De quoi raviver la colère des associations féministes. «C’est une tribune très pédagogique. Ce que l’on voit, c’est comment un entourage va s’organiser et utiliser des arguments tels que « c’est un monstre sacré, un génie » pour protéger quelqu’un», éclaire la présidente de la Fondation des femmes, Anne-Cécile Mailfert.
Emmanuelle Dancourt, cofondatrice de #MeTooMedias, s’est dite «atterrée». «J’ai l’impression qu’il y a une incompréhension quand j’entends parler de torrent de haine qui se déverse sur Depardieu… Il n’y a jamais de vengeance (NDLR : de la part des plaignantes), mais un besoin de protéger les autres», a-t-elle souligné sur BFMTV.
«C’est un crachat au visage des victimes de violences», a réagi le collectif «Nous Toutes». «On ne comprend pas que le monde de la culture se mobilise.
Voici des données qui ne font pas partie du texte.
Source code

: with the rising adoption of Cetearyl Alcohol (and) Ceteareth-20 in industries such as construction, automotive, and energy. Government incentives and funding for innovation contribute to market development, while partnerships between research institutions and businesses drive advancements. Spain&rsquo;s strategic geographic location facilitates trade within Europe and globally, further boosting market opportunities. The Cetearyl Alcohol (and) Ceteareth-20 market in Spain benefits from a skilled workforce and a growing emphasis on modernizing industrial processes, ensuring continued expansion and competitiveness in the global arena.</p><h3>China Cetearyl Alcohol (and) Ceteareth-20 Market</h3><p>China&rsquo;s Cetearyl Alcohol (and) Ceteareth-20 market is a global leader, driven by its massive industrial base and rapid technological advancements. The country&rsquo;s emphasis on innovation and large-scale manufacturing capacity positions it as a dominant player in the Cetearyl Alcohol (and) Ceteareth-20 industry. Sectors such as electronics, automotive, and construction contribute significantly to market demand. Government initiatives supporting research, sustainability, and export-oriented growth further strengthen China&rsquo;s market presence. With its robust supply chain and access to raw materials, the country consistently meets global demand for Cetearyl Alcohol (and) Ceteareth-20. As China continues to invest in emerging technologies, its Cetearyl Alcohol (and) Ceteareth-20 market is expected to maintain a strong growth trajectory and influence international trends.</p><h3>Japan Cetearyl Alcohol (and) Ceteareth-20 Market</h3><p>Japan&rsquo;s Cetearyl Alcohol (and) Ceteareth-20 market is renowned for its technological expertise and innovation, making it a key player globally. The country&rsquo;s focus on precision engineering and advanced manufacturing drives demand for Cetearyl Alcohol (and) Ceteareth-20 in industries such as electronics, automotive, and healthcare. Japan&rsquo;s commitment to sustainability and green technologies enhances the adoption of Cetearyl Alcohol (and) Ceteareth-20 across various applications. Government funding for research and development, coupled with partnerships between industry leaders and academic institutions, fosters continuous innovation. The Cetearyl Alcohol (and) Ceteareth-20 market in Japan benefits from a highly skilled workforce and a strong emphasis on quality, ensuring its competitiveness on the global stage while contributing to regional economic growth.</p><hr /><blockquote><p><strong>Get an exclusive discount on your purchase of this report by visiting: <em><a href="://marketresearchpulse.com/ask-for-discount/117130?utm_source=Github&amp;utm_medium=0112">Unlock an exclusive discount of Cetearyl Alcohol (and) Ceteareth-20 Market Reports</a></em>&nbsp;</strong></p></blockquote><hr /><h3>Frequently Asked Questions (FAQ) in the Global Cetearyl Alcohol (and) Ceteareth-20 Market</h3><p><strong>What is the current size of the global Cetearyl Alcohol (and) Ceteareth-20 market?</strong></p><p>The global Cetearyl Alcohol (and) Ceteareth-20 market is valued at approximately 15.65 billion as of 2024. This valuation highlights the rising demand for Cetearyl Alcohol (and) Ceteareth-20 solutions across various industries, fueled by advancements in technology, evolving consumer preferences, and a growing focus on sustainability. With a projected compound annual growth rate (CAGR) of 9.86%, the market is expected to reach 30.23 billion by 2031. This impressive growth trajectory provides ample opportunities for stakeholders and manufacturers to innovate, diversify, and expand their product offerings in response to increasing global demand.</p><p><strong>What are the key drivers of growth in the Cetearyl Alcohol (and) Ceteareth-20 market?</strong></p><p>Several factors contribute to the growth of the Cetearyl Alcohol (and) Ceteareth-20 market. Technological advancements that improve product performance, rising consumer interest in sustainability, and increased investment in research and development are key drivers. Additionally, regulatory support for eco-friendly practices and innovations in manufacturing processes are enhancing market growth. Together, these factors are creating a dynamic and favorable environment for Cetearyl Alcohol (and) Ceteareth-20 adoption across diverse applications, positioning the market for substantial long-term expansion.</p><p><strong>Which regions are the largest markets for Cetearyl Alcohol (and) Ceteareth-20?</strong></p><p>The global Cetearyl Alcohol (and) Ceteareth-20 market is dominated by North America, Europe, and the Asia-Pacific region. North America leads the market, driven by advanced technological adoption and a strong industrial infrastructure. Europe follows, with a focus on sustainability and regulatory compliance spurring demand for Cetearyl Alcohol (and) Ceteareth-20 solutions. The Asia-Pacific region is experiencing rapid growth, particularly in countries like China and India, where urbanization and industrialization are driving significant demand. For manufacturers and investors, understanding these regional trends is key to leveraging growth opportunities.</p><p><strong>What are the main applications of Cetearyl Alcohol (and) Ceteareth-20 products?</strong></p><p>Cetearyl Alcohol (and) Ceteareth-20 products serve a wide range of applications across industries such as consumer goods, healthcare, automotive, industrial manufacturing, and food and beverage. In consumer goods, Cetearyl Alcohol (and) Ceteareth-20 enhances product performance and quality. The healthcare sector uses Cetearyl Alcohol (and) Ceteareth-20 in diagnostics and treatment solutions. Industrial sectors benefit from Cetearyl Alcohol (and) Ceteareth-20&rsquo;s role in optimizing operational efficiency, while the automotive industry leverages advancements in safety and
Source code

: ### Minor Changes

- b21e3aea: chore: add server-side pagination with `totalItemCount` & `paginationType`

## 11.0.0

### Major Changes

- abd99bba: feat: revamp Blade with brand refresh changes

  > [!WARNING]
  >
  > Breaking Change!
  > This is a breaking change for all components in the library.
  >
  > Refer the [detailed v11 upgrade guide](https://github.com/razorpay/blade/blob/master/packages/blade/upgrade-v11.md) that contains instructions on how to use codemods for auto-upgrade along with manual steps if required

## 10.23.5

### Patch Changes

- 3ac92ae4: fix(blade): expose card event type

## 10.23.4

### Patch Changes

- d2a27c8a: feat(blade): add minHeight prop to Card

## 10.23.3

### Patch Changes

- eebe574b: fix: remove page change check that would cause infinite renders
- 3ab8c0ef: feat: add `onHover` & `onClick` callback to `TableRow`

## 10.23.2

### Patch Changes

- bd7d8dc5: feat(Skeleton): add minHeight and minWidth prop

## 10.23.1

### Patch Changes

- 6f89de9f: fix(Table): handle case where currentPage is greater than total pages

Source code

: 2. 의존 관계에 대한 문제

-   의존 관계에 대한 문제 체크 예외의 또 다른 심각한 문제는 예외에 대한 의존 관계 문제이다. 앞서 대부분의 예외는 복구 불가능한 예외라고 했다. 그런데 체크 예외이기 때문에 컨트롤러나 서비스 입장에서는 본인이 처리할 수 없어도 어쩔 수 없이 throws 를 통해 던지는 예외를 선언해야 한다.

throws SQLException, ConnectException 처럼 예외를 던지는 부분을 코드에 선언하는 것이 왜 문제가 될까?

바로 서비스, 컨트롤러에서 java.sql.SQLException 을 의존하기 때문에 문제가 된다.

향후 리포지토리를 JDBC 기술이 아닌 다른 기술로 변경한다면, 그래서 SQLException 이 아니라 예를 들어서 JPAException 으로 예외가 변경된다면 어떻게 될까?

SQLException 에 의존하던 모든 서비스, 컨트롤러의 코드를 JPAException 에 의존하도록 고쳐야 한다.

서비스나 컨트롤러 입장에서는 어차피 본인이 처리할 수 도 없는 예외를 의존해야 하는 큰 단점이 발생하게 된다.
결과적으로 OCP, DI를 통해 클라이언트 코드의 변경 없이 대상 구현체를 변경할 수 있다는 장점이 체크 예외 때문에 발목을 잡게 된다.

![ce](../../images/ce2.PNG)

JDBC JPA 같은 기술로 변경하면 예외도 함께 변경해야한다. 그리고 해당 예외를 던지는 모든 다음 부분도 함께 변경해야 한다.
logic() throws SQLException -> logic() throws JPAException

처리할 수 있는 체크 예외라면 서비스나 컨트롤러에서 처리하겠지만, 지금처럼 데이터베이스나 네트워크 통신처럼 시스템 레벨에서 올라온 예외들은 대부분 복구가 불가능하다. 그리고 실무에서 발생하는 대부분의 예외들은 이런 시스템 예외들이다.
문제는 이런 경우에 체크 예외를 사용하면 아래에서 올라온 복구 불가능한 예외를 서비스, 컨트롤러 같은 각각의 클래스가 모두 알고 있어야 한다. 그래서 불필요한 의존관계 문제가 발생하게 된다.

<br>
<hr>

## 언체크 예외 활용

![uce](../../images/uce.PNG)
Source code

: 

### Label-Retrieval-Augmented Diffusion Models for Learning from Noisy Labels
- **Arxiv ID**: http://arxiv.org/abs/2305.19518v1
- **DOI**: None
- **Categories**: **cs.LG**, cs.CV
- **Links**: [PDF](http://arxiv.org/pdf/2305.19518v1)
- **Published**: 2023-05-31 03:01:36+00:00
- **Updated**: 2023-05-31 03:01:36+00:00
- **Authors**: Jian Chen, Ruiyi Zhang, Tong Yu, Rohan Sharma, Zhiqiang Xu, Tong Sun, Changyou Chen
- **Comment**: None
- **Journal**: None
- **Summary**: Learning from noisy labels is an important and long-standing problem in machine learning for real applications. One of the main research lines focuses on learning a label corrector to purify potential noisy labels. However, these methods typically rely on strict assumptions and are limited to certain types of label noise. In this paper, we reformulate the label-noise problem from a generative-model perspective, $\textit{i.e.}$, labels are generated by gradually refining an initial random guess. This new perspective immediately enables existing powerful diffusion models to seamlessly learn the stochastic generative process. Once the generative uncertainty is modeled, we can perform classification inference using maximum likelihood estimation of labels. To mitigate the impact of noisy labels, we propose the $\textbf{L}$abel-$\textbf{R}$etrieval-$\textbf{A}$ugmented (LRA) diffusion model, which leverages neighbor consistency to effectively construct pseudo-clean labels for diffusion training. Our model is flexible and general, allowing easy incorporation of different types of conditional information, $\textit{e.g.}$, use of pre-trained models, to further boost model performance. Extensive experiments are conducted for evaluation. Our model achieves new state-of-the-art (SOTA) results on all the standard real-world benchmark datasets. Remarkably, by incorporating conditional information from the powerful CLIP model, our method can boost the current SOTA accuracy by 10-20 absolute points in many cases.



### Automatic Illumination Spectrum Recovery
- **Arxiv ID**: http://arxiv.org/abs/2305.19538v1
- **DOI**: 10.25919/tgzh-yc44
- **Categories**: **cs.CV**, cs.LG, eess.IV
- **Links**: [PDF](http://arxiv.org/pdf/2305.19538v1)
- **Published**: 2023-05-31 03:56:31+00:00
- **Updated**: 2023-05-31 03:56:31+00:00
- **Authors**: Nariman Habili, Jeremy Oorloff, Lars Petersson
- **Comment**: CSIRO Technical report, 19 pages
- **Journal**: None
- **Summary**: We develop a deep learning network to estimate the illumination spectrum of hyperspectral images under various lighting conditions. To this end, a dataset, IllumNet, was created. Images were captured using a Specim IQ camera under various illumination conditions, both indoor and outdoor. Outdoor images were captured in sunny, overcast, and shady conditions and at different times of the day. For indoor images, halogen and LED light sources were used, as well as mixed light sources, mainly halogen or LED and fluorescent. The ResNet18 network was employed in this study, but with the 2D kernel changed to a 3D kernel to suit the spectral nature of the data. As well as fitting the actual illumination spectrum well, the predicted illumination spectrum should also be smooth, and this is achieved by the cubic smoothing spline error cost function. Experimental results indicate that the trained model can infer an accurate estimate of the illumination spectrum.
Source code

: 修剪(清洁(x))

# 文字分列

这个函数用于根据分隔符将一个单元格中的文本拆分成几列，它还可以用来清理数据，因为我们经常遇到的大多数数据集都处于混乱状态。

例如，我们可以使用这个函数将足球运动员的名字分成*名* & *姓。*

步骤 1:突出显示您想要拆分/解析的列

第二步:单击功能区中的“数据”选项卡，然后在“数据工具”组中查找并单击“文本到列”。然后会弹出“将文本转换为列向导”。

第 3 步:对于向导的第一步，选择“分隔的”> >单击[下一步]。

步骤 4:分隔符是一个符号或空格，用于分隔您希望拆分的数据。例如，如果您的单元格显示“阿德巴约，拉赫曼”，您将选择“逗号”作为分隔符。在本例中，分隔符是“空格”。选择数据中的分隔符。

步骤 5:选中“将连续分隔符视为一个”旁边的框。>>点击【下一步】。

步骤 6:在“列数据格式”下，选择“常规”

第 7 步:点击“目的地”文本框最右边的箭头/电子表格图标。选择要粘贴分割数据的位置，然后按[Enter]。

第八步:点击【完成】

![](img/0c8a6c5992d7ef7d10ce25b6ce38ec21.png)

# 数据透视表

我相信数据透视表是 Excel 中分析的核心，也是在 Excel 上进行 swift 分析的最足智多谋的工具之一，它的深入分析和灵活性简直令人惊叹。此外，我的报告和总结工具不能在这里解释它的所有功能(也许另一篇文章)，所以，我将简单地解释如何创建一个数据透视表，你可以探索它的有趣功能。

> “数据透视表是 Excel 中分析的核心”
On pourrait utiliser cette voix pour soutenir les victimes», selon Tatiana, militante du collectif. De son côté, l’association Les Papillons, qui recueille quant à elle la parole d’enfants victimes de violences, a mis fin au rôle d’ambassadeur de Pierre Richard.
«Pourquoi serait-il protégé juste parce que c’est une personnalité importante? Et derrière ça, on a des jeunes femmes qui ont subi des agressions, des viols qui vont les marquer à vie. Pourquoi elles n’auraient pas le droit justement d’avoir une justice?», questionne pour sa part Anaelle Dupont, étudiante.
Cette tribune est la dernière mobilisation en date du clan Depardieu, après celle des membres de sa famille dans le JDD et des prises de parole de sa fille Julie ou encore de son ex-compagne Carole Bouquet à la télévision.